Mehra, P. and B. W. Wah, "Architectures for Strategy Learning,"
  in Computer Architectures for Artificial Intelligence Appli-
  cations, ed. B. Wah and C. Ramamoorthy, Wiley, New York, NY,
  1989 (in press).

{send e-mail to: mehra at cs.uiuc.edu}
-------
The above publication also examines the applicability of other well-known
learning techniques {empirical, probabilistic, decision theoretic, EBL,
hybrid techniques, learning to plan, etc} and suggests why ANSs might be
prefered over others. As a part of this comparision, several contemporary
connectionist models were found lacking in certain respects. I shall
summarize the criticisms here, and would like to have feedback from
those who have supported the use of these techniques.

BACK-PROPAGATION:
positive aspects:
	Simplicity of programming the learning algorithm
	An effective procedure for tuning of large parameter
	  sets representable as _band matrices_ (layered networks)
problematic assumptions:
	Immediate feedback
	Corrective {as against prescriptive} feedback
		[I am aware of Ron Williams' work, though]
weakness as a learning approach
	Requires tweaking of features (normalization biases) to the
	extent that the degree of generalization varies drastically
	as the degree of coarse coding changes. A great part of the
	success in particular applications could therefore be attributed
	to the intelligence of the researcher who codes those features
	{rather than to the _learning_ algorithm}

REINFORCEMENT LEARNING
positive aspects
	Can handle prescriptive feedback
	Has been shown {Rich Sutton, Chuck Anderson} to work with delayed
	  feedback
problematic assumptions
	The implementations known to this author assume
		: persistence of effects decays _exponentially_ with time
		: heuristic assumptions such as "recency" (that the more
		  recent an action is, the more is it responsible for the
		  feedback) and frequency (that the more frequently an
		  action occurs preceding the feedback, the more likely it
		  is to have caused the feedback) are _hardwired_ into the
		  learning algorithms
	All the knowledge needed for learning is implicit as if the learning
		critter was born with algorithms assuming exponential decay
		and as if all actions in the world caused similar delay patterns
	The nodes of the network compute functions much more complex than
		in case of classical back-propagation.
weakness as a learning paradigm
	All actions that occur at the same time and with the same frequency
	are assumed equally likely to have caused the feedback. (ie. these
	algorithms have an implicitly coded causal model)

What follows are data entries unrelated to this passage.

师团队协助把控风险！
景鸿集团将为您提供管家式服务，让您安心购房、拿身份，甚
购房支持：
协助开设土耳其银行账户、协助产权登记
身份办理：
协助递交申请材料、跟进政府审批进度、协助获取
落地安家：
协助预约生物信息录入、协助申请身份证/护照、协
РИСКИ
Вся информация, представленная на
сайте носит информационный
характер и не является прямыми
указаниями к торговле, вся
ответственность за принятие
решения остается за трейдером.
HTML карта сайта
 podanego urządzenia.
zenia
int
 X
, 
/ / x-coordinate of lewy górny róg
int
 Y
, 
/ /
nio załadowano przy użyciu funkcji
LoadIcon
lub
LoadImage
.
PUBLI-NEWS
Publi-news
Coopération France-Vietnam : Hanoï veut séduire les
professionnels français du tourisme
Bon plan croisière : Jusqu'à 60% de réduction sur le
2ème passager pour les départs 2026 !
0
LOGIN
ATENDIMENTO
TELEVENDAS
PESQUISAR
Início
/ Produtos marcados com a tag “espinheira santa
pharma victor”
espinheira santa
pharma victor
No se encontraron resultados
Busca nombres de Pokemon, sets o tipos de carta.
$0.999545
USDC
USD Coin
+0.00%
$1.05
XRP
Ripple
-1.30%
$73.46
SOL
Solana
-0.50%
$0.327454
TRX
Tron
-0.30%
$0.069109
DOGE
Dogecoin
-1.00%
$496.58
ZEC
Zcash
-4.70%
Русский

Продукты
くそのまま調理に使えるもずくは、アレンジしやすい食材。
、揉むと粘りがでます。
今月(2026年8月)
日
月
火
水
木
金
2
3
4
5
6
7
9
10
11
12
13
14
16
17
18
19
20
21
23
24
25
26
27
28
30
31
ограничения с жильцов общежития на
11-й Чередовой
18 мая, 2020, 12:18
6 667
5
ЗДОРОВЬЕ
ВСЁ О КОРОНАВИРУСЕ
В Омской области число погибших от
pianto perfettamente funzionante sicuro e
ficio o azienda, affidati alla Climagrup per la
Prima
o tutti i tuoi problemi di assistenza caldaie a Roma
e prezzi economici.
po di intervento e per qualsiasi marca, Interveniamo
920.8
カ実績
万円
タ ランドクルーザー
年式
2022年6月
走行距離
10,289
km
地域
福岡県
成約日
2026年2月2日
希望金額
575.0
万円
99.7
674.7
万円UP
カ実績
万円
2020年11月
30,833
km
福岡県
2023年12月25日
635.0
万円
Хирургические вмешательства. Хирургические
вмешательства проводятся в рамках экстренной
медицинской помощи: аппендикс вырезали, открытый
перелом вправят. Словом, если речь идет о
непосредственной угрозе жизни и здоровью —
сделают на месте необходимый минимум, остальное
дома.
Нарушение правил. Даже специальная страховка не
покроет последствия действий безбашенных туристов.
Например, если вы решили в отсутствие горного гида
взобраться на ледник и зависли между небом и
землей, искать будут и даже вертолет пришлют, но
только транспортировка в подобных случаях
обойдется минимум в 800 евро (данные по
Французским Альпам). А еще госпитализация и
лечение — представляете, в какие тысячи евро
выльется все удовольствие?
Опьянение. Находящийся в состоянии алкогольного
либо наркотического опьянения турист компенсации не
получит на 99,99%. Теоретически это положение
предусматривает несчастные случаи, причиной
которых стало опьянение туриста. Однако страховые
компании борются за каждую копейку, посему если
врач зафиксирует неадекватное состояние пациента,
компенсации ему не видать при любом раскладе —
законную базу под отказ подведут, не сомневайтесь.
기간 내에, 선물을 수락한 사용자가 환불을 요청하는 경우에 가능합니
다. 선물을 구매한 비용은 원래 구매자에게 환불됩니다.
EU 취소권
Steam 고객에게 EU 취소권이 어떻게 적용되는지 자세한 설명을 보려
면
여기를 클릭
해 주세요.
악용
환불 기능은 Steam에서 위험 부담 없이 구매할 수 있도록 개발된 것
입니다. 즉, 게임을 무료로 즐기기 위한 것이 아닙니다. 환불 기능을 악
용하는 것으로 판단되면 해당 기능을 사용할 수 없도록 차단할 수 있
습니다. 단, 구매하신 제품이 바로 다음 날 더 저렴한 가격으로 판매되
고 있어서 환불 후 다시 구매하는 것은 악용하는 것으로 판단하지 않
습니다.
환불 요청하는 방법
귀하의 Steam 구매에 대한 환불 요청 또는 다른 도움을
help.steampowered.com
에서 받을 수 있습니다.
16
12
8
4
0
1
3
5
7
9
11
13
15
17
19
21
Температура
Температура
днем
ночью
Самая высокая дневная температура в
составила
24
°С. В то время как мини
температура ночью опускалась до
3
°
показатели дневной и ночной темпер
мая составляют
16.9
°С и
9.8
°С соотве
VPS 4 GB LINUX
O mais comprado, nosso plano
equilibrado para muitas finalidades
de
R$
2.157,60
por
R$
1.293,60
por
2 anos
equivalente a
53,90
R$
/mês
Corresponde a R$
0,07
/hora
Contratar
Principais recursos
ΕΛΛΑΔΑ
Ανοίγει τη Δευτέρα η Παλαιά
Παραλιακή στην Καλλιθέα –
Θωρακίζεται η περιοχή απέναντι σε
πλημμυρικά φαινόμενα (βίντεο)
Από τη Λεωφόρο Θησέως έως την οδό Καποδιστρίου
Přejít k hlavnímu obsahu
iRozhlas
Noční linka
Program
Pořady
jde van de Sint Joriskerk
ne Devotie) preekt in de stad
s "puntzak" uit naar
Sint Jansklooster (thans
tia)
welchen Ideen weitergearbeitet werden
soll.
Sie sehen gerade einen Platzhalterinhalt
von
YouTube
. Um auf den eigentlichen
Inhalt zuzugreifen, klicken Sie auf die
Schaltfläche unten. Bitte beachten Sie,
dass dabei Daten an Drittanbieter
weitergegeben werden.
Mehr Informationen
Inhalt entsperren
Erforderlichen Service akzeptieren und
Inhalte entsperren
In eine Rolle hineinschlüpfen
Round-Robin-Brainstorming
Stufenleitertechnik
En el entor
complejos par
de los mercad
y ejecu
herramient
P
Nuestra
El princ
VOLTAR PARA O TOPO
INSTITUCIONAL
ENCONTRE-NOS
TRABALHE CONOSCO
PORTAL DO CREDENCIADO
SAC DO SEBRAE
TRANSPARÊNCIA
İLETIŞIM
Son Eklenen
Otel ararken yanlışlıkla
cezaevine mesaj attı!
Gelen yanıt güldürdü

	No scope for using the same network to choose between actions having
	different causal and persistence assumptions.

	The learning algorithm amounts to a procedural encoding of environmental
	knowledge. Any success of these algorithms in realistic applications is
	in a large part due to the intelligence of the designer and the effort
	they put in (for example to find just the right lambda for the
	exponential decay factor).
-------
See my paper for details of Dynamic Decision Problems and extensive study of
how the basic learning model underlying _most_ of the existing learning
algorithms (either in AI or Connectionism) is at odds with the requirements
of training in the real world.

Comments welcome from those who read the paper, as well as from those
who just want to discuss the material of this basenote.

- Pankaj {Mehra at cs.uiuc.edu}